Она вышла в сенцы и вернулась оттуда, держа в руках благоухающий огуречным рассолом бочонок. Голова в него легко поместилась, и донышко бочонка встало намертво, законсервировав страшный трофей Скрябина. После этого баба Дуня открыла дверцу кухонного подполья и принесла керосиновую лампу: электричество в погреб проведено не было.
– Давайте, я полезу вперед и посвечу вам, – предложила старуха.
– Ни в коем случае! – сказал Николай. – Не хватало еще мне вас вверх-вниз по лестнице гонять. Я себе и сам посвечу: лампу – в руку, бочонок – под мышку.
Ловко, как заправский матрос по трапу корабля, Скрябин спустился вниз и уже из погреба подал голос:
– Куда бочонок-то ставить, Евдокия Федоровна?
– В угол его, в угол! – крикнула бабка. – Только ты посмотри, чтоб он стоял припасов подальше.
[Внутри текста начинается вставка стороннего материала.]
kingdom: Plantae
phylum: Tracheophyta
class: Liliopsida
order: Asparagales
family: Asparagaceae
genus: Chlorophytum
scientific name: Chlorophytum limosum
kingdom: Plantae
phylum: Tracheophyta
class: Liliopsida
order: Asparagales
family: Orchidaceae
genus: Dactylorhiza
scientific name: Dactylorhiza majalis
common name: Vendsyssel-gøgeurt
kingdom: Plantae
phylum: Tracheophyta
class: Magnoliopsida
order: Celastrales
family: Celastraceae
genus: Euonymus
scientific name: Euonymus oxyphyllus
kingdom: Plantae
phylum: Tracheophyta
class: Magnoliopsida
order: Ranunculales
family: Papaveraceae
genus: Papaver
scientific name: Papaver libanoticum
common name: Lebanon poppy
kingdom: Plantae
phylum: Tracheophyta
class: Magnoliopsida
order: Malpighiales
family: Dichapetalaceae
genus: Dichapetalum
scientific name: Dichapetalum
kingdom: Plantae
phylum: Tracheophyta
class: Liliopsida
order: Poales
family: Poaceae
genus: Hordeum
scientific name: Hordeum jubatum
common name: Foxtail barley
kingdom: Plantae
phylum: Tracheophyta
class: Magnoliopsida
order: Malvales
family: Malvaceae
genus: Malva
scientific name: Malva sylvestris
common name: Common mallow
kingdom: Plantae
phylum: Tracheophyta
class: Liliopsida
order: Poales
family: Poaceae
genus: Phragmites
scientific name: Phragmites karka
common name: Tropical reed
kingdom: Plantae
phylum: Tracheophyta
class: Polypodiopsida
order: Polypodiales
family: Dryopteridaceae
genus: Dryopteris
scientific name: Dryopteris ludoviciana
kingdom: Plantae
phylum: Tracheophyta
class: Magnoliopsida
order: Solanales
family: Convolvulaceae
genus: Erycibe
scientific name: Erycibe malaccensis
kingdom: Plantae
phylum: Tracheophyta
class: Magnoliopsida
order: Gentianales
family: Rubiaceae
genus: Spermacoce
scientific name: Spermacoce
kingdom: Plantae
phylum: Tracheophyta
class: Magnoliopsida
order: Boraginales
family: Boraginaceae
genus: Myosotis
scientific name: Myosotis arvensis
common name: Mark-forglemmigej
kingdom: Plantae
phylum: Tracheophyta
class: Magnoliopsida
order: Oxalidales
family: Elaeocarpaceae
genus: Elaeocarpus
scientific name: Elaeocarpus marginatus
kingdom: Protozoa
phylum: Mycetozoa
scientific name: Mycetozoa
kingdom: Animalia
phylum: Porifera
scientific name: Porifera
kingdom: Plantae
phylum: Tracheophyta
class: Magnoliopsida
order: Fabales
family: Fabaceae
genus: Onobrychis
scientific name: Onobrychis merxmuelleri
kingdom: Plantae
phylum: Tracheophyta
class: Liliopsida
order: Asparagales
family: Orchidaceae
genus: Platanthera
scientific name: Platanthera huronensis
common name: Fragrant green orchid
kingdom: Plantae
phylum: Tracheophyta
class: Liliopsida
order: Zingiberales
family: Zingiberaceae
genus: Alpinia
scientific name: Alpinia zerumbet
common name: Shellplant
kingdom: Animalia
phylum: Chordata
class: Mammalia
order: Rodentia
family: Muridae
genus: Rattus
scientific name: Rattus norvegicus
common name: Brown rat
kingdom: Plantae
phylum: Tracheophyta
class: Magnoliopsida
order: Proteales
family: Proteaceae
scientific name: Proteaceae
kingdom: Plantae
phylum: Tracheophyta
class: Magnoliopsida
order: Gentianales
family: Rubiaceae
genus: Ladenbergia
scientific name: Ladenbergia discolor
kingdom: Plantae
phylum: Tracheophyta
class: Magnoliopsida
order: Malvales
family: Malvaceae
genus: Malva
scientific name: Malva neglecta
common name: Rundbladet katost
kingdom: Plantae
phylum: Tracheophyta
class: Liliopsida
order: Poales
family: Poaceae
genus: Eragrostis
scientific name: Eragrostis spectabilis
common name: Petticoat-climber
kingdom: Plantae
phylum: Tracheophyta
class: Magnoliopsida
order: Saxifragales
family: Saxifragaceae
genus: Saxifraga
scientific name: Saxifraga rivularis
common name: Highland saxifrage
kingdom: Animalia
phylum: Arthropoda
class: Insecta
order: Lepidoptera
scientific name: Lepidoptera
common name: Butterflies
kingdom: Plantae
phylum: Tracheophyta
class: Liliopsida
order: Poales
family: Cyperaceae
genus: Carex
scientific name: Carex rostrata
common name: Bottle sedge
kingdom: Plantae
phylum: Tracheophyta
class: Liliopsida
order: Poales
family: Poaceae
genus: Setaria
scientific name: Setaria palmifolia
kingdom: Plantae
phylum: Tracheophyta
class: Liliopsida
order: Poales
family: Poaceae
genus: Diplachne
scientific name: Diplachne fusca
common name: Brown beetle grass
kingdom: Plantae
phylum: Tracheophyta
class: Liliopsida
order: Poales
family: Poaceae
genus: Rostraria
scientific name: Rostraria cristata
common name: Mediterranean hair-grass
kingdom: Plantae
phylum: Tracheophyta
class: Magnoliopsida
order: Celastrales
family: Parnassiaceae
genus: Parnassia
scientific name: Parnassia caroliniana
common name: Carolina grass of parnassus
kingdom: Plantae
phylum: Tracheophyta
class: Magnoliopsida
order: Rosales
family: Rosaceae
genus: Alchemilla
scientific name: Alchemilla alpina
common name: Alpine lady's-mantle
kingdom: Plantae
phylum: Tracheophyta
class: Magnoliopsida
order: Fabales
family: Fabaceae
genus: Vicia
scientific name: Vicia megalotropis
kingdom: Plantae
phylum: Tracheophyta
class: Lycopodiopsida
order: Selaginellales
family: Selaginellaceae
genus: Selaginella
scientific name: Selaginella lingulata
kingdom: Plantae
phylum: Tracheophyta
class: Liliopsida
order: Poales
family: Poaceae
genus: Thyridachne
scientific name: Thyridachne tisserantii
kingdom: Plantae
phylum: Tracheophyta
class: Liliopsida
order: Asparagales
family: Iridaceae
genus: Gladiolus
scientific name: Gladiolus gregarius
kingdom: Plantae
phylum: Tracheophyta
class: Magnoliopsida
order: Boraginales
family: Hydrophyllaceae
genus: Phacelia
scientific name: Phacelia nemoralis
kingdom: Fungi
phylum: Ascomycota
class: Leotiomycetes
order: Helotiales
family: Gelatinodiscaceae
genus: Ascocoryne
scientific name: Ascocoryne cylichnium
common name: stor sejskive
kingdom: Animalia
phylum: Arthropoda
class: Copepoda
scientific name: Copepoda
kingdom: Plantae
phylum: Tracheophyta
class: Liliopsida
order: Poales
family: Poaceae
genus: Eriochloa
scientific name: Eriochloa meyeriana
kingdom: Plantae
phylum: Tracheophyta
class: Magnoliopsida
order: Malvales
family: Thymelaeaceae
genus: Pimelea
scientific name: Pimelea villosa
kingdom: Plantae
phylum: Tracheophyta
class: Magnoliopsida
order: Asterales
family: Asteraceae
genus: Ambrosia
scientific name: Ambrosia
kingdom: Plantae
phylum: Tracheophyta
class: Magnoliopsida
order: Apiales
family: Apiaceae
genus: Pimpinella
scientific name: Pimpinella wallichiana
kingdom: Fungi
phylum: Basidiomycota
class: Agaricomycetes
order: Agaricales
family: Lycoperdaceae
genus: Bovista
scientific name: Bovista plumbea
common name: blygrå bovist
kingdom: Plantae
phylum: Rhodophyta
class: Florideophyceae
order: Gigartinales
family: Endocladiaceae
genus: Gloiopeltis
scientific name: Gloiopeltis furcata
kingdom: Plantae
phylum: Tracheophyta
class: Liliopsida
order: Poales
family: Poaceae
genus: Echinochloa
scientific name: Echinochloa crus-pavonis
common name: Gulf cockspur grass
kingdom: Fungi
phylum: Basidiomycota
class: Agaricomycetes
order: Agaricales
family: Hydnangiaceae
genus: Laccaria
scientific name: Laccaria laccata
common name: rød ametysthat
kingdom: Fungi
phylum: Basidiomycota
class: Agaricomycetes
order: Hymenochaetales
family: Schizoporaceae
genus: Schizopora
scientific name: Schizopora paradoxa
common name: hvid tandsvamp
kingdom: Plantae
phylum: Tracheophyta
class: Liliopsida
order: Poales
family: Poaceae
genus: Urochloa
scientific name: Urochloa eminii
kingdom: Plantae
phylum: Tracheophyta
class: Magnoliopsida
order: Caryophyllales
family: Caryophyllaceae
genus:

И – да: Николай осмотрел весь погреб целиком, чтобы уж точно отыскать место, от продуктов питания самое удаленное. Только минут через десять он выбрался наружу – со словами:
– Ну, вот и всё. Сейчас я вымою руки, и тогда…
Но никакого «тогда» не получилось. Откуда-то из отдаления донесся вдруг резкий сухой хлопок, и все, кто находился в варваркинском доме, вздрогнули. Чуть погодя звук повторился, а затем последовала целая череда беспорядочных, сливающихся один с другим выхлопов, будто кто-то в Макошине решил устроить подобие праздничного фейерверка.
– Господи, помилуй! – Баба Дуня снова начала креститься. – Кажись, стреляют! Небось, эти, оглашенные, которые коровник стерегут!..
– Какие еще оглашенные? – насторожился Николай.
– Ну, те, кого Гришка Петраков на это сагитировал – следователи, которых в школе поселили, – пояснила старуха непонятливому гостю.
– И далеко этот коровник находится? – быстро спросил Скрябин.
3
Заметка в точности такого содержания, только с указанием другого населенного пункта, была опубликована в газете "Тульская молва" за 9 февраля 1913 года.